The December reading of the AAII stock allocation jumped from 69% up to 72%. That marks the highest level of stock allocation since the heady days of the 2000 dotcom bubble. Furthermore, the 3% jump in allocation was the largest monthly increase in 4 years. Thus, you have an elevated and accelerating degree of bullishness – a possible indication of the froth that has remained largely elusive despite the recent record-breaking rally.

See also  McCullough: The Street Is Wrong on Economic Growth (Plus Asia Allocations & Bond Yields)
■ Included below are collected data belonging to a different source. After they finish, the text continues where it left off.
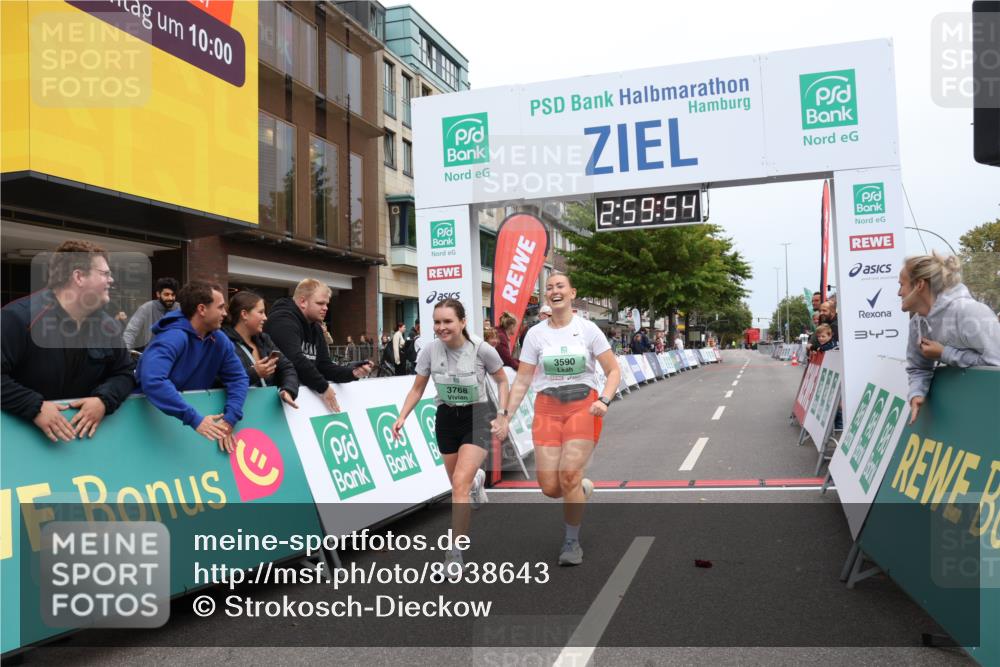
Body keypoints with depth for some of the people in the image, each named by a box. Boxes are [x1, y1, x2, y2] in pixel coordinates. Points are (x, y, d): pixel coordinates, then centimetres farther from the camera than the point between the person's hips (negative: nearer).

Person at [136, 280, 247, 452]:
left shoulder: (220, 340, 0)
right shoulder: (173, 337, -21)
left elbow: (238, 378, -2)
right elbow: (152, 381, -34)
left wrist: (229, 419, -17)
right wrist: (194, 419, -37)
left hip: (198, 411, 5)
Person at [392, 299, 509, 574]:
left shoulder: (482, 350, -18)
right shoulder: (430, 350, -11)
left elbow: (502, 381, -1)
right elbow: (417, 389, 2)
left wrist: (502, 415, -9)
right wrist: (402, 417, -10)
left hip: (477, 416, -3)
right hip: (446, 417, 4)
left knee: (460, 483, -18)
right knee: (459, 485, 15)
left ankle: (455, 553, -9)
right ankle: (476, 479, 55)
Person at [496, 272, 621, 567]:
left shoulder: (588, 329, 1)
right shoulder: (535, 333, 6)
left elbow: (613, 371, 2)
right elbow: (522, 380, 7)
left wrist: (604, 401, -14)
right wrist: (506, 415, 1)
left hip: (583, 407, -2)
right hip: (547, 409, 2)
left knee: (569, 476, -15)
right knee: (550, 487, -5)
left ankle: (572, 542, 7)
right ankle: (583, 489, 31)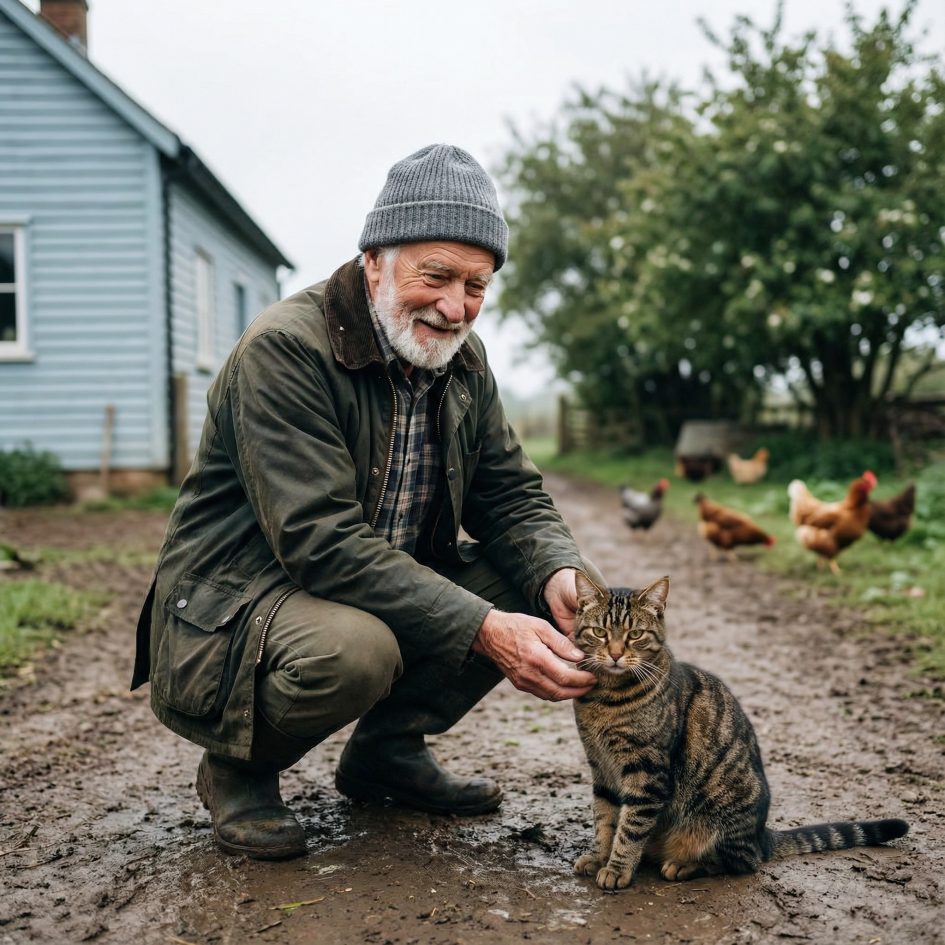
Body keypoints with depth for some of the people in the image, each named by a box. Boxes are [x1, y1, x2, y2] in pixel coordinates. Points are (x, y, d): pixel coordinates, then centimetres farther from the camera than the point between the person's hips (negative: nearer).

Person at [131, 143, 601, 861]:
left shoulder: (464, 361, 2)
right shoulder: (285, 348, -23)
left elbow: (512, 497, 2)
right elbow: (322, 541, -31)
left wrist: (560, 575, -22)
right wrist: (483, 629, -37)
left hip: (390, 593, 7)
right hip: (232, 607, -7)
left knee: (537, 589, -10)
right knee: (353, 649, -38)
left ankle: (388, 748, 8)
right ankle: (238, 769, -3)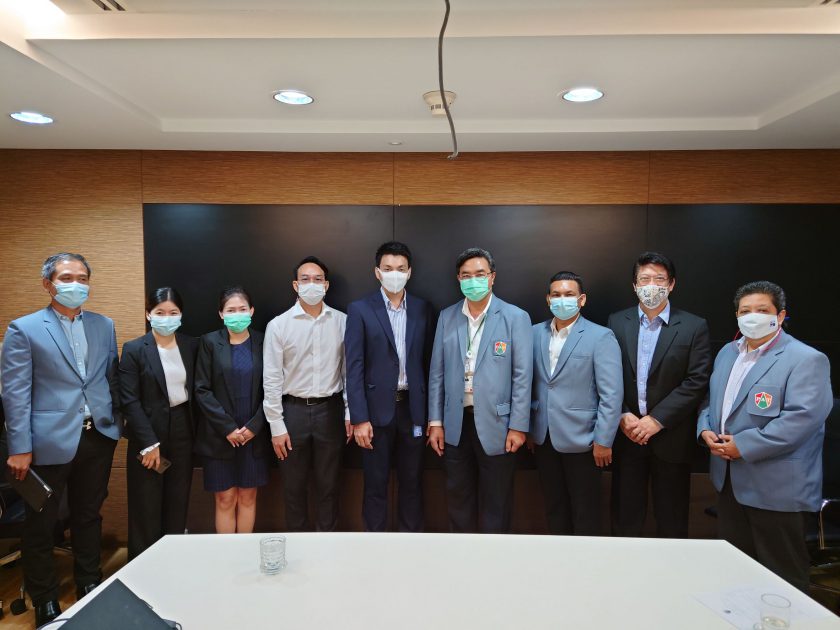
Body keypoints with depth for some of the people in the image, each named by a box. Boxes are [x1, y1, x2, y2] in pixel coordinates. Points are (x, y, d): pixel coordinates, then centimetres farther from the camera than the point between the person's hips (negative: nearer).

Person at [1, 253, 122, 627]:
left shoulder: (104, 326, 7)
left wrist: (117, 422, 7)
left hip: (98, 438, 4)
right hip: (49, 442, -4)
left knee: (89, 517, 18)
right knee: (40, 526, 11)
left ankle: (90, 586, 35)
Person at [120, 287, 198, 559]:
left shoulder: (191, 346, 4)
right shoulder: (134, 349, -6)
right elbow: (129, 401, -10)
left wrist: (197, 434, 2)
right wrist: (149, 443, -13)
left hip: (182, 432, 3)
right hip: (148, 435, -3)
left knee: (178, 504, 11)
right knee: (146, 508, 7)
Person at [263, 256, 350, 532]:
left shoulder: (342, 321, -1)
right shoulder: (278, 325, -5)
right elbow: (271, 379, -4)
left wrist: (350, 414, 1)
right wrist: (276, 426, -5)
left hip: (330, 409, 1)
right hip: (294, 409, 0)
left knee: (328, 484, 11)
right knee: (294, 486, 13)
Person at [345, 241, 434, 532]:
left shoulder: (422, 309, 5)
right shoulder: (360, 310, -3)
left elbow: (427, 361, 6)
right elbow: (354, 367, -7)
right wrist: (359, 418, -11)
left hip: (413, 406, 3)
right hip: (377, 407, -2)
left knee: (412, 482, 13)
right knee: (376, 484, 9)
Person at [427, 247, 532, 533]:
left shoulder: (515, 317, -4)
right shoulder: (447, 317, 6)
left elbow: (522, 376, -6)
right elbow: (437, 373, 6)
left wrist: (518, 426, -9)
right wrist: (436, 421, 3)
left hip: (495, 424, -3)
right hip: (456, 423, 3)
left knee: (495, 502, 10)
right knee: (458, 496, 15)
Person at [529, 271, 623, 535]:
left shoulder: (601, 337, -9)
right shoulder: (535, 333, 4)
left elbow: (612, 394, -11)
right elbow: (530, 385, 7)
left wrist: (603, 441, -13)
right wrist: (529, 429, 7)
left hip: (580, 439, -4)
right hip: (543, 438, 4)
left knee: (585, 513, 10)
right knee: (554, 507, 17)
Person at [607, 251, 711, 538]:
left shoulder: (694, 327, -1)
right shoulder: (617, 322, 4)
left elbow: (697, 382, -8)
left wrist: (657, 420, -13)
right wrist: (623, 416, -10)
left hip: (671, 437, -1)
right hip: (627, 436, 1)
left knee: (672, 522, 11)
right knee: (625, 519, 10)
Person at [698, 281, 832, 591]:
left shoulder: (806, 360, -12)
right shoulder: (727, 353, 12)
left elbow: (802, 418, -23)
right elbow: (710, 399, 18)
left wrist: (743, 446, -22)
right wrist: (706, 430, -3)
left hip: (776, 487, -7)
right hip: (729, 480, 7)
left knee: (781, 578, 7)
So does this mean that the stock market is a bubble on the verge of implosion? Of course not. In the near-term, the stock market will do whatever it wants. That includes the possibility of rallying for several more years, despite the present elevated reading. Stocks did precisely that in the lead up to the 2000 bubble burst, first registering a reading of 72% in late 1997. Do we believe this bull market has several more years left in it? No, but the point is that it is difficult to derive any precise timing from this indicator.
We will simply say that this reading implies a significant level of potential longer-term risk in the market. It is not going to be a catalyst in causing a market reversal and subsequent correction. However, if the market does start to head meaningfully lower, this condition could exacerbate the decline given the amount of capital with the potential to exit the market. In such an event, the substantial potential risk could, thus, become manifested risk.